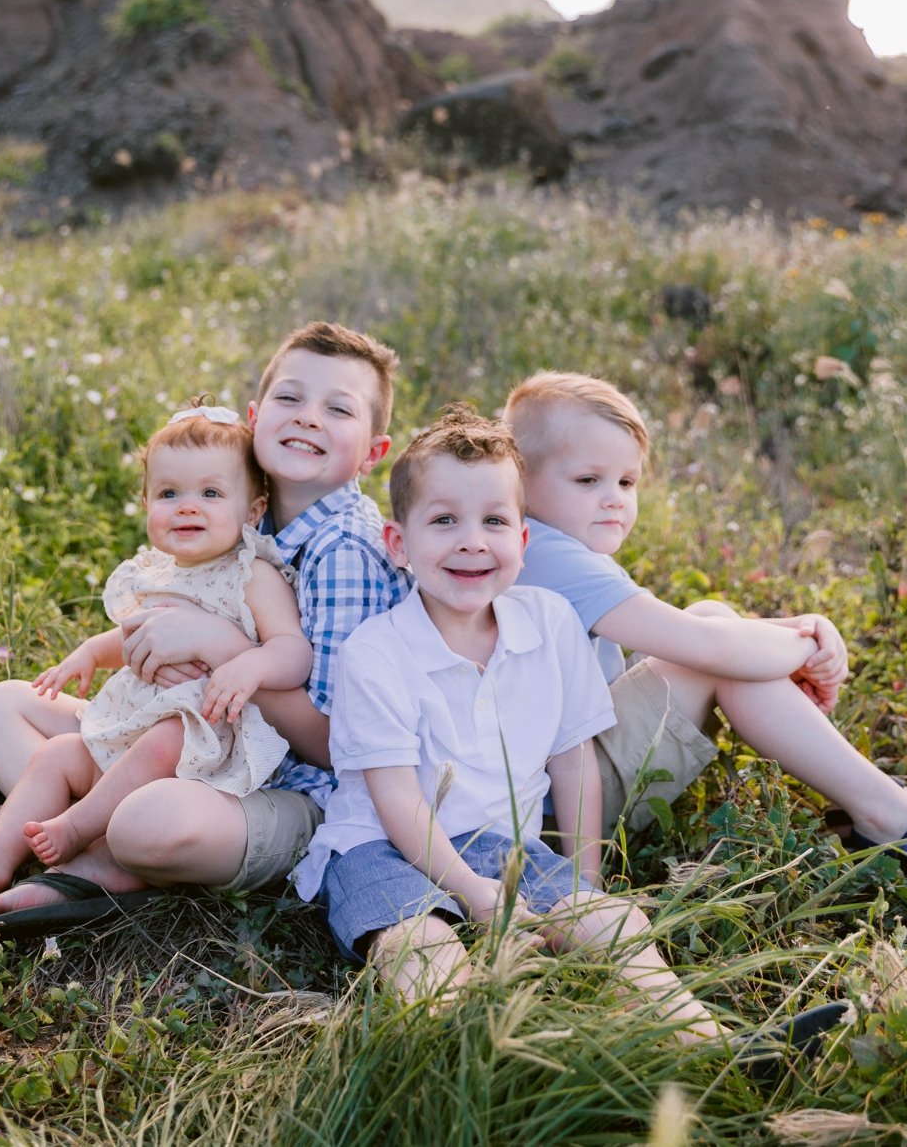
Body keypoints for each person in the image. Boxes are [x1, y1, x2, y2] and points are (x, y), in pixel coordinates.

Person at [0, 322, 407, 930]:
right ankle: (74, 830)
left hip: (290, 786)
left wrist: (219, 647)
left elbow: (338, 748)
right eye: (290, 398)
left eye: (337, 408)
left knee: (149, 821)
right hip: (185, 737)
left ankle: (97, 854)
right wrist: (140, 650)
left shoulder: (344, 552)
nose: (307, 418)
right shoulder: (241, 506)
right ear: (255, 418)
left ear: (373, 452)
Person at [296, 406, 723, 1038]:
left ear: (523, 541)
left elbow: (573, 759)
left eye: (494, 521)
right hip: (380, 845)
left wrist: (584, 883)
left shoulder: (548, 624)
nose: (472, 540)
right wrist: (473, 893)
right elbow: (395, 796)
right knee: (423, 946)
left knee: (613, 923)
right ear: (399, 544)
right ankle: (467, 1054)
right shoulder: (376, 652)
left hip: (503, 845)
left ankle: (699, 1038)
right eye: (444, 521)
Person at [502, 372, 907, 885]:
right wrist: (804, 645)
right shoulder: (545, 554)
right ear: (518, 481)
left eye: (627, 482)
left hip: (563, 785)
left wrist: (791, 630)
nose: (614, 498)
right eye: (588, 480)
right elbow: (705, 648)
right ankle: (887, 812)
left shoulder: (546, 546)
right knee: (715, 654)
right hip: (559, 814)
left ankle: (879, 805)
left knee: (709, 614)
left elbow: (692, 630)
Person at [0, 405, 311, 897]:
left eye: (210, 493)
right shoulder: (157, 571)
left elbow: (293, 652)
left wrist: (250, 663)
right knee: (60, 753)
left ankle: (79, 831)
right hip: (134, 722)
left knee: (164, 741)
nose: (187, 506)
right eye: (169, 493)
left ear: (253, 511)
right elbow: (132, 636)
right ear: (146, 502)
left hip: (202, 739)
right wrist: (88, 653)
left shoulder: (252, 575)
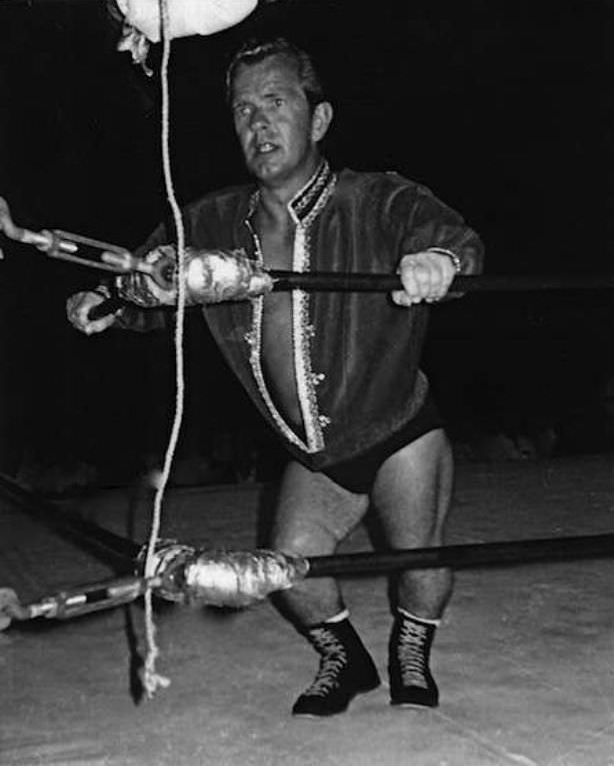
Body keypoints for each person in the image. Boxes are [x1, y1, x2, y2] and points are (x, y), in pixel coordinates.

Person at [67, 37, 484, 717]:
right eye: (242, 110)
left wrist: (439, 261)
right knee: (289, 563)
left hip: (398, 428)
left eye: (276, 101)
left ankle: (412, 646)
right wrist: (107, 304)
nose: (258, 124)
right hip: (315, 452)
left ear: (318, 120)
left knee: (418, 560)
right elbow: (148, 285)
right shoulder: (207, 222)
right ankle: (344, 658)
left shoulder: (379, 198)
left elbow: (451, 238)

_ _ _ _ _

▶ [REQUIREMENT] Within the material above, extract exactly the lines that start at the line containing "right ear: (399, 544)" and stop after the line containing "left elbow: (293, 652)", and only those.

▶ [RESPONSE]
right ear: (399, 544)
right ankle: (467, 1054)
right shoulder: (376, 652)
left hip: (503, 845)
left ankle: (699, 1038)
right eye: (444, 521)
Person at [502, 372, 907, 885]:
right wrist: (804, 645)
right shoulder: (545, 554)
right ear: (518, 481)
left eye: (627, 482)
left hip: (563, 785)
left wrist: (791, 630)
nose: (614, 498)
right eye: (588, 480)
right elbow: (705, 648)
right ankle: (887, 812)
left shoulder: (546, 546)
right knee: (715, 654)
right hip: (559, 814)
left ankle: (879, 805)
left knee: (709, 614)
left elbow: (692, 630)
Person at [0, 405, 311, 897]:
left eye: (210, 493)
right shoulder: (157, 571)
left elbow: (293, 652)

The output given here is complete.